When the Shrub took office oil was $12, by now it should be $15-18.
The play was to block Iran and Iraq, jack up the price, just as China needed lots of oil to develop.
Round two saw Libya taken out of production. Syria also produced a bit, but blocking oil ran out of options.
Iraq was back in production, and the Kurds were selling at cut rate prices. The other Syrian terrorists were also finding markets for oil. Price was falling, so the Saudis funded ISIS, with the intent of taking it over, where the Americans would have to bomb it. The Arabians even joined in, sending planes to bomb other oil fields.
The main goal, stop ISIS from selling $3 Million a day in oil.
So who does that help?
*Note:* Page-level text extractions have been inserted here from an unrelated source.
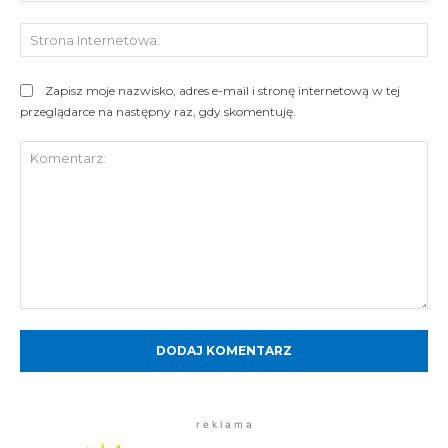
St
Int
Zapisz moje nazwisko, adres e-mail i stronę internetową w tej
przeglądarce na następny raz, gdy skomentuję.
Komentarz:
r e k l a m a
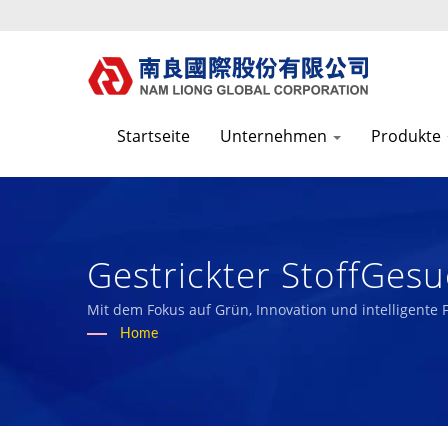
Startseite
Unternehmen
Produkte
Gestrickter StoffGesu
ESG-Berichten | Nam
Mit dem Fokus auf Grün, Innovation und intelligente
unseren Mitarbeitern und der Gesellschaft zu teilen.
Home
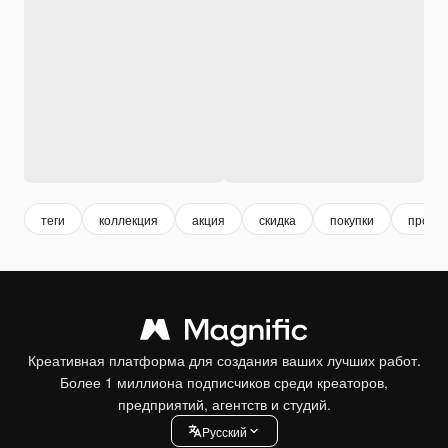
теги
коллекция
акция
скидка
покупки
прода
Креативная платформа для создания ваших лучших работ.
Более 1 миллиона подписчиков среди креаторов,
предприятий, агентств и студий.
Pусский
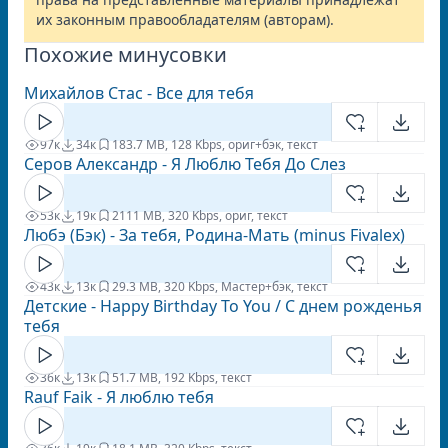
их законным правообладателям (авторам).
Похожие минусовки
Михайлов Стас - Все для тебя
97к
34к
18
3.7 MB, 128 Kbps, ориг+бэк, текст
Серов Александр - Я Люблю Тебя До Слез
53к
19к
21
11 MB, 320 Kbps, ориг, текст
Любэ (Бэк) - За тебя, Родина-Мать (minus Fivalex)
43к
13к
2
9.3 MB, 320 Kbps, Мастер+бэк, текст
Детские - Happy Birthday To You / С днем рожденья
тебя
36к
13к
5
1.7 MB, 192 Kbps, текст
Rauf Faik - Я люблю тебя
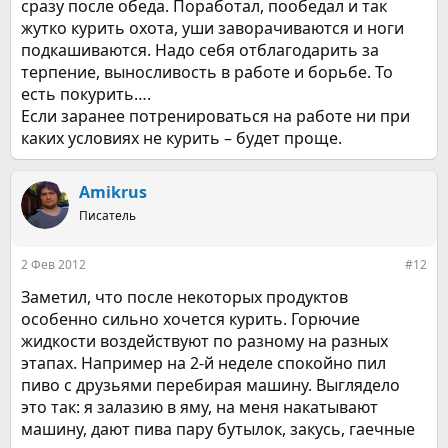
сразу после обеда. Поработал, пообедал и так
жутко курить охота, уши заворачиваются и ноги
подкашиваются. Надо себя отблагодарить за
терпение, выносливость в работе и борьбе. То
есть покурить….
Если заранее потренироваться на работе ни при
каких условиях не курить – будет проще.
Amikrus
Писатель
2 Фев 2012
#12
Заметил, что после некоторых продуктов
особенно сильно хочется курить. Горючие
жидкости воздействуют по разному на разных
этапах. Например на 2-й неделе спокойно пил
пиво с друзьями перебирая машину. Выглядело
это так: я залазию в яму, на меня накатывают
машину, дают пива пару бутылок, закусь, гаечные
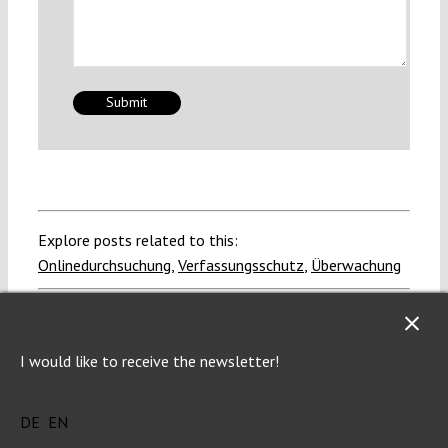
Explore posts related to this:
Onlinedurchsuchung
,
Verfassungsschutz
,
Überwachung
Other posts about this region:
Deutschland
I would like to receive the newsletter!
DE
EN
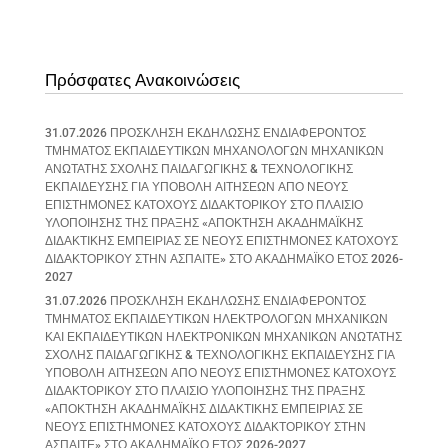
Πρόσφατες Ανακοινώσεις
31.07.2026 ΠΡΟΣΚΛΗΣΗ ΕΚΔΗΛΩΣΗΣ ΕΝΔΙΑΦΕΡΟΝΤΟΣ
ΤΜΗΜΑΤΟΣ ΕΚΠΑΙΔΕΥΤΙΚΩΝ ΜΗΧΑΝΟΛΟΓΩΝ ΜΗΧΑΝΙΚΩΝ
ΑΝΩΤΑΤΗΣ ΣΧΟΛΗΣ ΠΑΙΔΑΓΩΓΙΚΗΣ & ΤΕΧΝΟΛΟΓΙΚΗΣ
ΕΚΠΑΙΔΕΥΣΗΣ ΓΙΑ ΥΠΟΒΟΛΗ ΑΙΤΗΣΕΩΝ ΑΠΟ ΝΕΟΥΣ
ΕΠΙΣΤΗΜΟΝΕΣ ΚΑΤΟΧΟΥΣ ΔΙΔΑΚΤΟΡΙΚΟΥ ΣΤΟ ΠΛΑΙΣΙΟ
ΥΛΟΠΟΙΗΣΗΣ ΤΗΣ ΠΡΑΞΗΣ «ΑΠΟΚΤΗΣΗ ΑΚΑΔΗΜΑΪΚΗΣ
ΔΙΔΑΚΤΙΚΗΣ ΕΜΠΕΙΡΙΑΣ ΣΕ ΝΕΟΥΣ ΕΠΙΣΤΗΜΟΝΕΣ ΚΑΤΟΧΟΥΣ
ΔΙΔΑΚΤΟΡΙΚΟΥ ΣΤΗΝ ΑΣΠΑΙΤΕ» ΣΤΟ ΑΚΑΔΗΜΑΪΚΟ ΕΤΟΣ 2026-
2027
31.07.2026 ΠΡΟΣΚΛΗΣΗ ΕΚΔΗΛΩΣΗΣ ΕΝΔΙΑΦΕΡΟΝΤΟΣ
ΤΜΗΜΑΤΟΣ ΕΚΠΑΙΔΕΥΤΙΚΩΝ ΗΛΕΚΤΡΟΛΟΓΩΝ ΜΗΧΑΝΙΚΩΝ
ΚΑΙ ΕΚΠΑΙΔΕΥΤΙΚΩΝ ΗΛΕΚΤΡΟΝΙΚΩΝ ΜΗΧΑΝΙΚΩΝ ΑΝΩΤΑΤΗΣ
ΣΧΟΛΗΣ ΠΑΙΔΑΓΩΓΙΚΗΣ & ΤΕΧΝΟΛΟΓΙΚΗΣ ΕΚΠΑΙΔΕΥΣΗΣ ΓΙΑ
ΥΠΟΒΟΛΗ ΑΙΤΗΣΕΩΝ ΑΠΟ ΝΕΟΥΣ ΕΠΙΣΤΗΜΟΝΕΣ ΚΑΤΟΧΟΥΣ
ΔΙΔΑΚΤΟΡΙΚΟΥ ΣΤΟ ΠΛΑΙΣΙΟ ΥΛΟΠΟΙΗΣΗΣ ΤΗΣ ΠΡΑΞΗΣ
«ΑΠΟΚΤΗΣΗ ΑΚΑΔΗΜΑΪΚΗΣ ΔΙΔΑΚΤΙΚΗΣ ΕΜΠΕΙΡΙΑΣ ΣΕ
ΝΕΟΥΣ ΕΠΙΣΤΗΜΟΝΕΣ ΚΑΤΟΧΟΥΣ ΔΙΔΑΚΤΟΡΙΚΟΥ ΣΤΗΝ
ΑΣΠΑΙΤΕ» ΣΤΟ ΑΚΑΔΗΜΑΪΚΟ ΕΤΟΣ 2026-2027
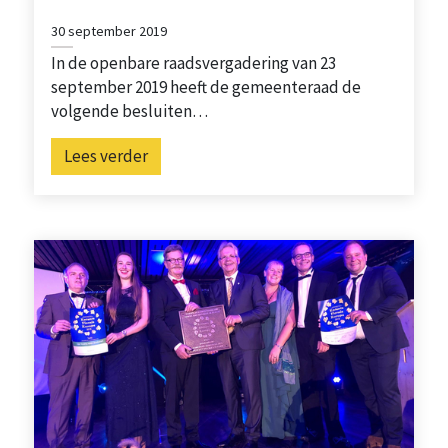
30 september 2019
In de openbare raadsvergadering van 23
september 2019 heeft de gemeenteraad de
volgende besluiten…
Lees verder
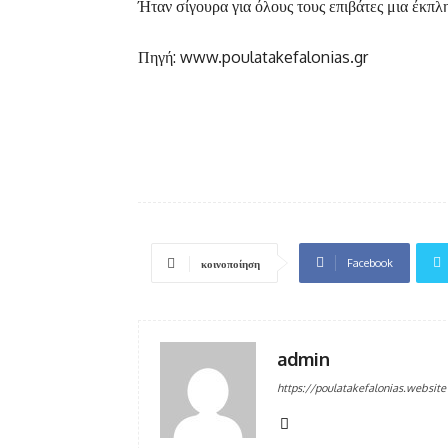
Ήταν σίγουρα για όλους τους επιβάτες μια έκπλη
Πηγή: www.poulatakefalonias.gr
Facebook
κοινοποίηση
admin
https://poulatakefalonias.website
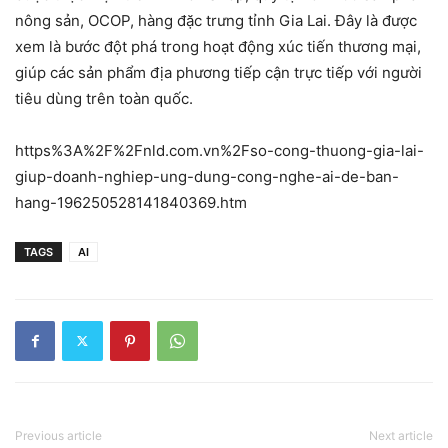
nông sản, OCOP, hàng đặc trưng tỉnh Gia Lai. Đây là được
xem là bước đột phá trong hoạt động xúc tiến thương mại,
giúp các sản phẩm địa phương tiếp cận trực tiếp với người
tiêu dùng trên toàn quốc.
https%3A%2F%2Fnld.com.vn%2Fso-cong-thuong-gia-lai-
giup-doanh-nghiep-ung-dung-cong-nghe-ai-de-ban-
hang-196250528141840369.htm
TAGS
AI
Previous article
Next article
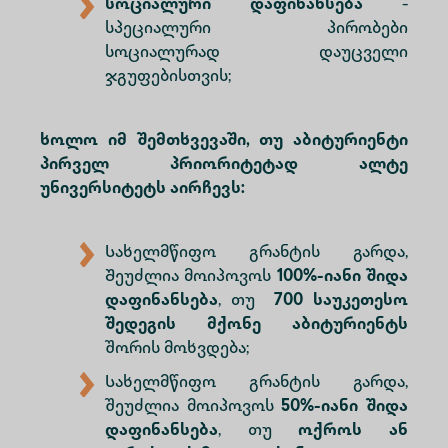
სოციალური დაფინანსება
-
სპეციალური პირობები
სოციალურად დაუცველი
ჯგუფებისთვის;
ხოლო იმ შემთხვევაში, თუ აბიტურიენტი
პირველ პრიორიტეტად ალტე
უნივერსიტეტს აირჩევს:
Სახელმწიფო გრანტის გარდა,
Შეუძლია მოიპოვოს
100%-იანი შიდა
დაფინანსება
, თუ
700 საუკეთესო
შედეგის მქონე აბიტურიენტს
შორის მოხვდება;
Სახელმწიფო გრანტის გარდა,
შეუძლია მოიპოვოს
50%-იანი შიდა
დაფინანსება
, თუ
ოქროს ან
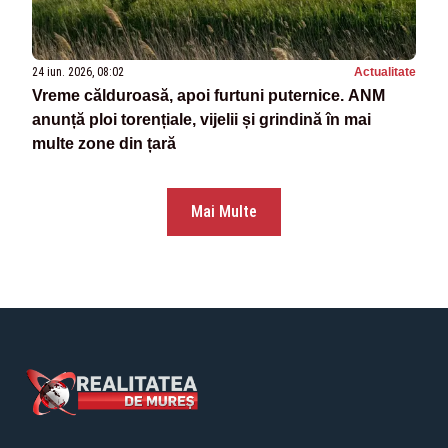
24 iun. 2026, 08:02
Actualitate
Vreme călduroasă, apoi furtuni puternice. ANM
anunță ploi torențiale, vijelii și grindină în mai
multe zone din țară
Mai Multe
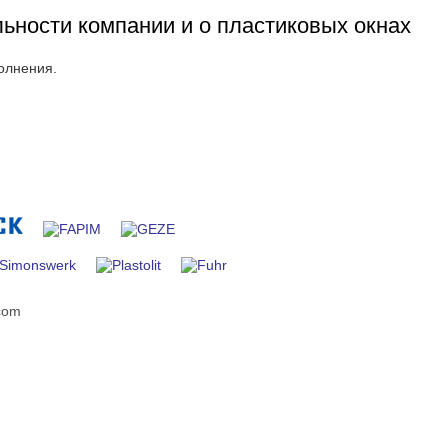
льности компании и о пластиковых окнах
олнения.
com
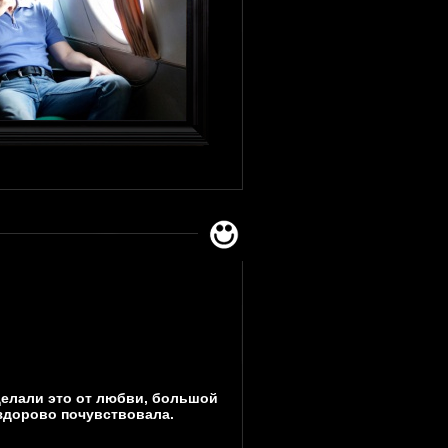
делали это от любви, большой
 здорово почувствовала.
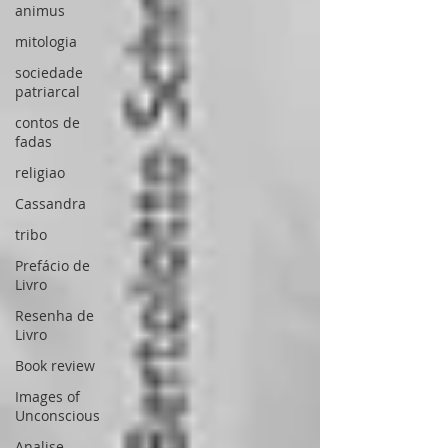
animus
mitologia
sociedade
patriarcal
contos de
fadas
religiao
Cassandra
tribo
Prefácio de
Livro
Resenha de
Livro
Book review
Images of
Unconscious
Analise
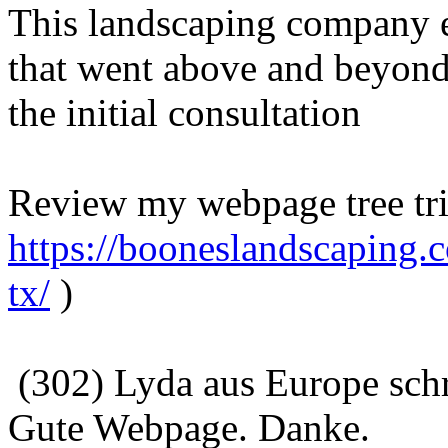
This landscaping company ea
that went above and beyond
the initial consultation
Review my webpage tree tr
https://booneslandscaping.
tx/
)
(302) Lyda aus Europe sch
Gute Webpage. Danke.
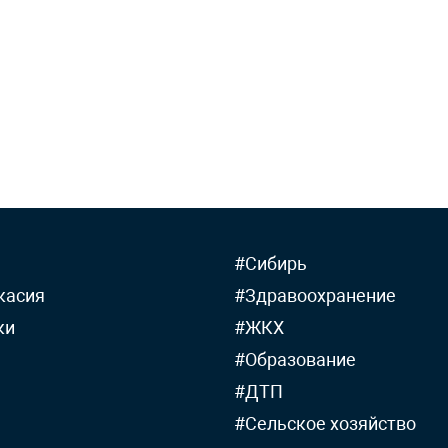
#Сибирь
касия
#Здравоохранение
ки
#ЖКХ
#Образование
#ДТП
#Сельское хозяйство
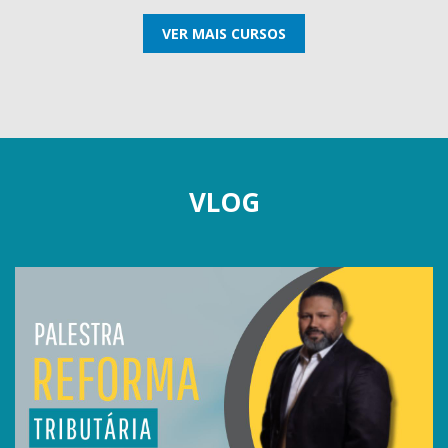
VER MAIS CURSOS
VLOG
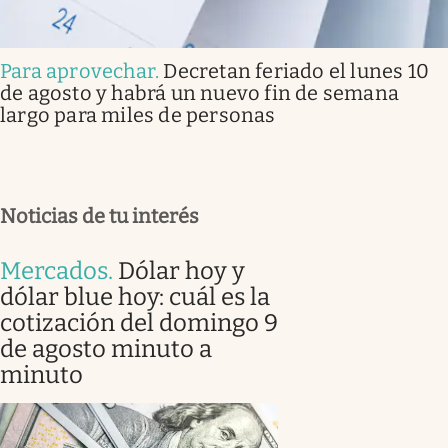
Para aprovechar
.
Decretan feriado el lunes 10
de agosto y habrá un nuevo fin de semana
largo para miles de personas
Noticias de tu interés
Mercados
.
Dólar hoy y
dólar blue hoy: cuál es la
cotización del domingo 9
de agosto minuto a
minuto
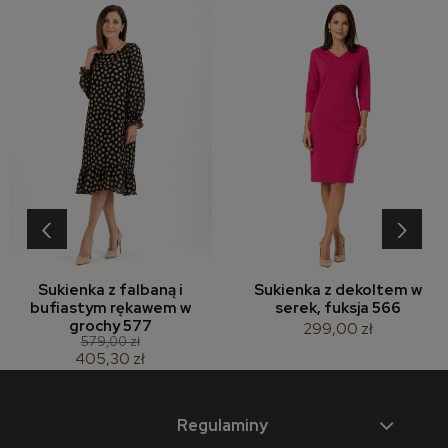
‹
›
Sukienka z falbaną i
Sukienka z dekoltem w
bufiastym rękawem w
serek, fuksja 566
grochy 577
299,00 zł
579,00 zł
405,30 zł
Regulaminy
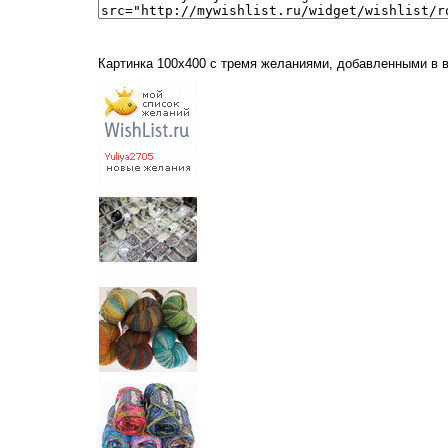
Картинка 100x400 с тремя желаниями, добавленными в 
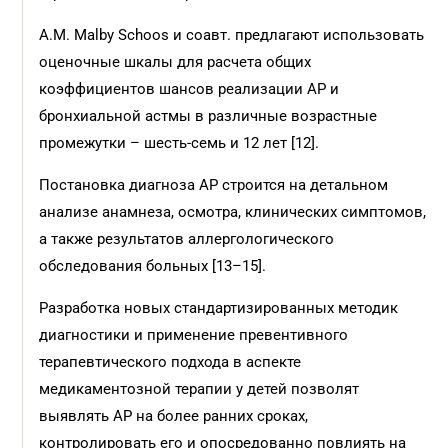
A.M. Malby Schoos и соавт. предлагают использовать
оценочные шкалы для расчета общих
коэффициентов шансов реализации АР и
бронхиальной астмы в различные возрастные
промежутки – шесть-семь и 12 лет [12].
Постановка диагноза АР строится на детальном
анализе анамнеза, осмотра, клинических симптомов,
а также результатов аллергологического
обследования больных [13–15].
Разработка новых стандартизированных методик
диагностики и применение превентивного
терапевтического подхода в аспекте
медикаментозной терапии у детей позволят
выявлять АР на более ранних сроках,
контролировать его и опосредованно повлиять на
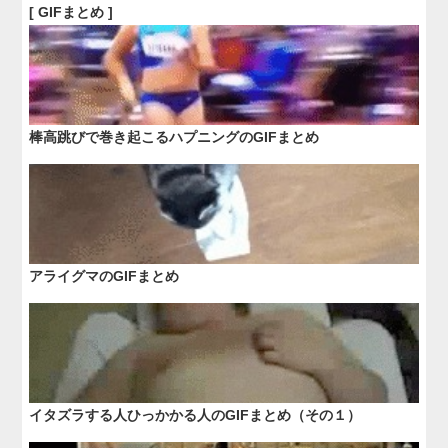
[ GIFまとめ ]
棒高跳びで巻き起こるハプニングのGIFまとめ
アライグマのGIFまとめ
イタズラする人ひっかかる人のGIFまとめ（その１）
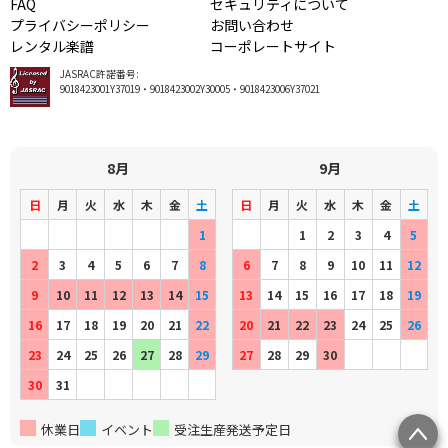
FAQ
セキュリティについて
プライバシーポリシー
お問い合わせ
レンタル楽譜
コーポレートサイト
JASRAC許諾番号:
9018423001Y37019・9018423002Y30005・9018423006Y37021
8月
9月
日
月
火
水
木
金
土
日
月
火
水
木
金
土
1
1
2
3
4
5
2
3
4
5
6
7
8
6
7
8
9
10
11
12
9
10
11
12
13
14
15
13
14
15
16
17
18
19
16
17
18
19
20
21
22
20
21
22
23
24
25
26
23
24
25
26
27
28
29
27
28
29
30
30
31
休業日
イベント
受注生産発送予定日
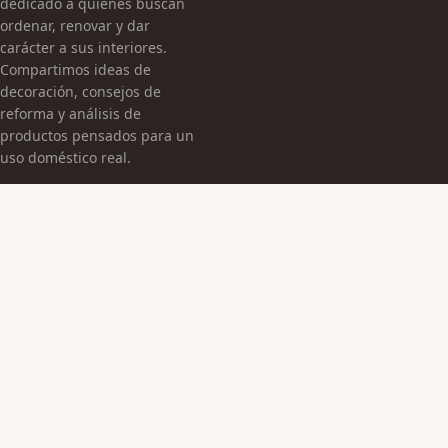
dedicado a quienes buscan
ordenar, renovar y dar
carácter a sus interiores.
Compartimos ideas de
decoración, consejos de
reforma y análisis de
productos pensados para un
uso doméstico real.
CATEGORÍAS
Arquitectura Española
Cultura Histórica
Edificaciones Emblemáticas
TEMAS
Edificios Emblemáticos
Patrimonio Cultural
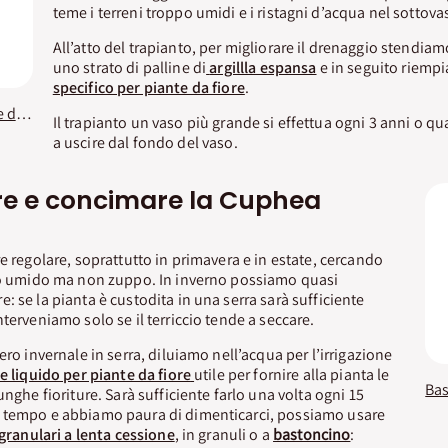
teme i terreni troppo umidi e i ristagni d’acqua nel sottova
All’atto del trapianto, per migliorare il drenaggio stendia
uno strato di palline di
argillla espansa
e in seguito riem
specifico per piante da fiore
.
Concime liquido Piante da Fiore KB
Il trapianto un vaso più grande si effettua ogni 3 anni o q
a uscire dal fondo del vaso.
re e concimare la Cuphea
e regolare, soprattutto in primavera e in estate, cercando
cio umido ma non zuppo. In inverno possiamo quasi
: se la pianta è custodita in una serra sarà sufficiente
terveniamo solo se il terriccio tende a seccare.
ero invernale in serra, diluiamo nell’acqua per l’irrigazione
te liquido per piante da fiore
utile per fornire alla pianta le
unghe fioriture. Sarà sufficiente farlo una volta ogni 15
 tempo e abbiamo paura di dimenticarci, possiamo usare
granulari a lenta cessione
, in granuli o a
bastoncino
:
The Saudis, and the major oil companies.
The worldwide economic slowdown has reduced demand, prices are falling, other energy supplies are being developed, the Russian gas deal with China, which could take half the Chinese demand, for 40 years, as China develops it's own.
Russia has lots of reserves in the far east, very far from it's european markets, that a pipeline to China solves. Russia also has most of the Arctic to develop. Besides that, they are proving a huge field just north of the Black Sea, and the whole sea bottom seems like a prospect that could supply the world for fifty years.
We are not running out of oil, and spilling blood to raise the price is immoral.
Assad is running out of moderate terrorists to kill, and the recent training offer, could not find 5,000.
By the best counts, he has killed over 100,000, so ISIS and the FSA are just a mop up.
The local play is arm the Kurds, while keeping ISIS in check at both ends, so they kill each other.
Then an Iran to Syria pipeline brings endless oil and gas to southern Europe.
This is all about who will get to supply markets.